(Page-level text extractions)
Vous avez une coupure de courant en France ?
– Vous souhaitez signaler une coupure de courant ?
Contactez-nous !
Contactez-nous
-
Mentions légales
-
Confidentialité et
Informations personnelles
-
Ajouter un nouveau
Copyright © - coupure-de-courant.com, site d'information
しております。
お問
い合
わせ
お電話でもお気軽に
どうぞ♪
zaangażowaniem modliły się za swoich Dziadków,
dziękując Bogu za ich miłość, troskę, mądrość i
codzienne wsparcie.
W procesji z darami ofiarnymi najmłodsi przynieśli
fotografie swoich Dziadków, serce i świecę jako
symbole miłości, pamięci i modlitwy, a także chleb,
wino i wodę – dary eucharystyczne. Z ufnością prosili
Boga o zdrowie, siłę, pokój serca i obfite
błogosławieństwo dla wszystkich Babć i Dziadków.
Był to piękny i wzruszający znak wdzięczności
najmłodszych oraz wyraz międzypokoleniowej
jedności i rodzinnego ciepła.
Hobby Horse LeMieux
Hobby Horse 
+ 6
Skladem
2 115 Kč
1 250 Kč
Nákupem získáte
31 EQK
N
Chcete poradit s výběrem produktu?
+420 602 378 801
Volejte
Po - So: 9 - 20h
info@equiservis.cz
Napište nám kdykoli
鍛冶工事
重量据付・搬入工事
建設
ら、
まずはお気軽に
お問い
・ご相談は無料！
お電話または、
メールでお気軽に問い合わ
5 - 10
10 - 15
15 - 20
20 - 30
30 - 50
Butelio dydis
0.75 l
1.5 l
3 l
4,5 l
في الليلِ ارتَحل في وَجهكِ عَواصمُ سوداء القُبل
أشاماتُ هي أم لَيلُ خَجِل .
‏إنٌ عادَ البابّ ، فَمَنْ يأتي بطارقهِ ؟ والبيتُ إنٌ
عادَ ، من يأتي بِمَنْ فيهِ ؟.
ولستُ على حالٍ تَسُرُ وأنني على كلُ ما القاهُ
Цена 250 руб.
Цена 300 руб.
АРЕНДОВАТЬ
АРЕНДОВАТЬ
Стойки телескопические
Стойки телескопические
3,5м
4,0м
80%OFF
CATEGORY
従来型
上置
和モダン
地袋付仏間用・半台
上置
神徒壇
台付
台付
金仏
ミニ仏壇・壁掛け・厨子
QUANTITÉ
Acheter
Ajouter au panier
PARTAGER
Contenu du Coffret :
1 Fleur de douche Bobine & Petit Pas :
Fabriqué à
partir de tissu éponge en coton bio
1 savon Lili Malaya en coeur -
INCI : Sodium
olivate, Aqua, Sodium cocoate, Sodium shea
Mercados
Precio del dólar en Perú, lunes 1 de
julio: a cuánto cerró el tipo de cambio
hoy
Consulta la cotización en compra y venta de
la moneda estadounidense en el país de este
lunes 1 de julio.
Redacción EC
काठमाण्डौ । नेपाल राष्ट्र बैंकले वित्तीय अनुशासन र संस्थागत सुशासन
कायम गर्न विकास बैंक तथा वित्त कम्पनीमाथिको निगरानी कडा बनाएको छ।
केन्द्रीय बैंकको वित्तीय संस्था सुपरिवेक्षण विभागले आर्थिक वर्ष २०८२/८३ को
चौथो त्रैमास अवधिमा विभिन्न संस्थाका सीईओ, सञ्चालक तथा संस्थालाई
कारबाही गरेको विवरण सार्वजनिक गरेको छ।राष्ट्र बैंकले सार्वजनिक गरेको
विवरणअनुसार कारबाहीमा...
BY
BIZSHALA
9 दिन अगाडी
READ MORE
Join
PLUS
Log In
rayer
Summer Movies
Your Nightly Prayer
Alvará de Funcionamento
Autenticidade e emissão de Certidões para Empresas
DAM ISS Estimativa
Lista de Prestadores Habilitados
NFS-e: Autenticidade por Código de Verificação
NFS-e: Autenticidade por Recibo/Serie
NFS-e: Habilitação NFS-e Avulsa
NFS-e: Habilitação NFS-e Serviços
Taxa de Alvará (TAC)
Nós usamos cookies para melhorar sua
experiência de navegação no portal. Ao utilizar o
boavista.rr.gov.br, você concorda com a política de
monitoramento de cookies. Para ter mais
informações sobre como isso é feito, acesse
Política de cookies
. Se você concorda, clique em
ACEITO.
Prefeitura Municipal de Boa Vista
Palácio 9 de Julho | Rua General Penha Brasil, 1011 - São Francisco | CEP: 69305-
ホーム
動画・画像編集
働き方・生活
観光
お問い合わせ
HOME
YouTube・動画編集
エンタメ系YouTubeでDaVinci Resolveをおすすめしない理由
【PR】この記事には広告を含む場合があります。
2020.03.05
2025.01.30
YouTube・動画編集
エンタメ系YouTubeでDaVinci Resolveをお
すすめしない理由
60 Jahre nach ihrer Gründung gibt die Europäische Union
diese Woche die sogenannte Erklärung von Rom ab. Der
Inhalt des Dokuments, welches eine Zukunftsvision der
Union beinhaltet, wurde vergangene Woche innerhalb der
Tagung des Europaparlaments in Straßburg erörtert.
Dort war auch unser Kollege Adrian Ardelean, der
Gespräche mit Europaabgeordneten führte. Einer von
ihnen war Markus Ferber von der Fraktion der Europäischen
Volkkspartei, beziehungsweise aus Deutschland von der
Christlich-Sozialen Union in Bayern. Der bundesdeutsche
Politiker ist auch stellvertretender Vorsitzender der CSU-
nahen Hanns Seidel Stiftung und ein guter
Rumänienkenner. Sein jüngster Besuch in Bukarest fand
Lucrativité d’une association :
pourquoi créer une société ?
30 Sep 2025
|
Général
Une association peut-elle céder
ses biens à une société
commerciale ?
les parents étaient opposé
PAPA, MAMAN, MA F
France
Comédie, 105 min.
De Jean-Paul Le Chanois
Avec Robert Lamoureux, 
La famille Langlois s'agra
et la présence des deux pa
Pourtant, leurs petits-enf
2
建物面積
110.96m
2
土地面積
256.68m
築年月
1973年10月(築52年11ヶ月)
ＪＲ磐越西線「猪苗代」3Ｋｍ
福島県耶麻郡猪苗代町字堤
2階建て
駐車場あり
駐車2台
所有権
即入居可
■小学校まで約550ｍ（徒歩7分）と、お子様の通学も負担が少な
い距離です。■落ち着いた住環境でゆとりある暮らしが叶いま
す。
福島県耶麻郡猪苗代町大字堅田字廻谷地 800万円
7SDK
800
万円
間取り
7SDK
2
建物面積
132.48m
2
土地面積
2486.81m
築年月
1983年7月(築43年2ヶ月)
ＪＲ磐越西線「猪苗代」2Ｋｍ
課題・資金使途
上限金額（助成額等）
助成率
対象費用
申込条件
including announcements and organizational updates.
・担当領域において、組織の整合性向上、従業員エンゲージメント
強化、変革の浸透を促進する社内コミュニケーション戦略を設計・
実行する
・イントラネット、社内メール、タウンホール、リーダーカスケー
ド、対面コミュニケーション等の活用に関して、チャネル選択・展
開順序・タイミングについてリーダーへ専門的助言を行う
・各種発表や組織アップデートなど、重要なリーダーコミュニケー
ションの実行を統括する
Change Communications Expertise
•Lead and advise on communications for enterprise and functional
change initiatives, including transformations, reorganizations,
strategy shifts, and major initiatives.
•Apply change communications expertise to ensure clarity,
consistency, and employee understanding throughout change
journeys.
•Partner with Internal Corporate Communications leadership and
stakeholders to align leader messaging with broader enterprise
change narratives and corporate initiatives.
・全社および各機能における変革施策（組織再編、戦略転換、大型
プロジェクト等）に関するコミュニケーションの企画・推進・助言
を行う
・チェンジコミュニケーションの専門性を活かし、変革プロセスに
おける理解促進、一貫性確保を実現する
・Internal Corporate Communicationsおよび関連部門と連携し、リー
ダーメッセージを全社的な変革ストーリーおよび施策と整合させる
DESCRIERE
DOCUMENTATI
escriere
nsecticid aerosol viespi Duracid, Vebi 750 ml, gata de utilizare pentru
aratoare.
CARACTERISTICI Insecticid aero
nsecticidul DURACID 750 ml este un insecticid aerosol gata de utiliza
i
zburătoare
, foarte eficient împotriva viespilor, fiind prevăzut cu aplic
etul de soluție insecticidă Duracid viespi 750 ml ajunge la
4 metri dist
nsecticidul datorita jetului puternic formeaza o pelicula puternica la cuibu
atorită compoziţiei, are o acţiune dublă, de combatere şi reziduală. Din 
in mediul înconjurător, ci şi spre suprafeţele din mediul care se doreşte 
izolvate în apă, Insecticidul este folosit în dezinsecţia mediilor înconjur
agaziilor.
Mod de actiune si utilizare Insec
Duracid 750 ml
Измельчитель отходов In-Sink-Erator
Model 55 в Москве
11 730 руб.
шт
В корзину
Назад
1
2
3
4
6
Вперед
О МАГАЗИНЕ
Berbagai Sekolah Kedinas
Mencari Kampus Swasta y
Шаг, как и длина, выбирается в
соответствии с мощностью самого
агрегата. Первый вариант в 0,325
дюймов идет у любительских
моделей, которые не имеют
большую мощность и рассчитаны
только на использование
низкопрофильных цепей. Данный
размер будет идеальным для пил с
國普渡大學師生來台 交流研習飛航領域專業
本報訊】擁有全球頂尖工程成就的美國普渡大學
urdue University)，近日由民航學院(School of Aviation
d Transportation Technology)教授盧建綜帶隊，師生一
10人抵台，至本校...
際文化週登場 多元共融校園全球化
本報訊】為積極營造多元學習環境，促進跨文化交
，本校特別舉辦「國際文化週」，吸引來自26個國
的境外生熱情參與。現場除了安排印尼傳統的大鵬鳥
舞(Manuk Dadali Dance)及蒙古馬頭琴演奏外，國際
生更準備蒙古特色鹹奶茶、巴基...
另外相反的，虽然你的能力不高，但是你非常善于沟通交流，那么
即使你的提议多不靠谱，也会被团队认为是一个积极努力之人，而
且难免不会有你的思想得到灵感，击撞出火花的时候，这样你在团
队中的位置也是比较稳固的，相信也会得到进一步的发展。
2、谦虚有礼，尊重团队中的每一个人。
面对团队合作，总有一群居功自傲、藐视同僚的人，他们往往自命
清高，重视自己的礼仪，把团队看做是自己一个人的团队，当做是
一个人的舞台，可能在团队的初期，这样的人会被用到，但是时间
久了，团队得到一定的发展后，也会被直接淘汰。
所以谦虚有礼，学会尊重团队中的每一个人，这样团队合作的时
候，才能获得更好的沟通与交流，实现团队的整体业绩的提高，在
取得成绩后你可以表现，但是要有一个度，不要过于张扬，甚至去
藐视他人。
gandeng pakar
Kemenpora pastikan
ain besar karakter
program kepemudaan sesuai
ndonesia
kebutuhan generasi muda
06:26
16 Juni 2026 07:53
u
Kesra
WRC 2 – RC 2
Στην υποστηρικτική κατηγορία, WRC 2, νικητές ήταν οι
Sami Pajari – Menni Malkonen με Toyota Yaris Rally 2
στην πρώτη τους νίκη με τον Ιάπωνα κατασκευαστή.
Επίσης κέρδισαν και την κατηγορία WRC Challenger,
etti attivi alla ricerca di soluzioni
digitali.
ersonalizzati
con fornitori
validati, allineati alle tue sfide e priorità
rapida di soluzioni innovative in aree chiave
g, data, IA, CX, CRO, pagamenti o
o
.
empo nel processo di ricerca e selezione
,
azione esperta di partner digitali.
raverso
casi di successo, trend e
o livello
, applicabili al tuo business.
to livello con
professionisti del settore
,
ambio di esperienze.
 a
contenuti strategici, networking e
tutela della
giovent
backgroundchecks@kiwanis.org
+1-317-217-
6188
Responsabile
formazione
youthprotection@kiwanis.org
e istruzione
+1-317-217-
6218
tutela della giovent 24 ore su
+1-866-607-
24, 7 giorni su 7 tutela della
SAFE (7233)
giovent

◆ WHAT NEEDS TO BE DONE
Look through the entries above and quote exactly the lines from the line with "Informations personnelles" to the line with "info@equiservis.cz", counting both of those lines.

◆ FINAL ANSWER
Informations personnelles
-
Ajouter un nouveau
Copyright © - coupure-de-courant.com, site d'information
しております。
お問
い合
わせ
お電話でもお気軽に
どうぞ♪
zaangażowaniem modliły się za swoich Dziadków,
dziękując Bogu za ich miłość, troskę, mądrość i
codzienne wsparcie.
W procesji z darami ofiarnymi najmłodsi przynieśli
fotografie swoich Dziadków, serce i świecę jako
symbole miłości, pamięci i modlitwy, a także chleb,
wino i wodę – dary eucharystyczne. Z ufnością prosili
Boga o zdrowie, siłę, pokój serca i obfite
błogosławieństwo dla wszystkich Babć i Dziadków.
Był to piękny i wzruszający znak wdzięczności
najmłodszych oraz wyraz międzypokoleniowej
jedności i rodzinnego ciepła.
Hobby Horse LeMieux
Hobby Horse 
+ 6
Skladem
2 115 Kč
1 250 Kč
Nákupem získáte
31 EQK
N
Chcete poradit s výběrem produktu?
+420 602 378 801
Volejte
Po - So: 9 - 20h
info@equiservis.cz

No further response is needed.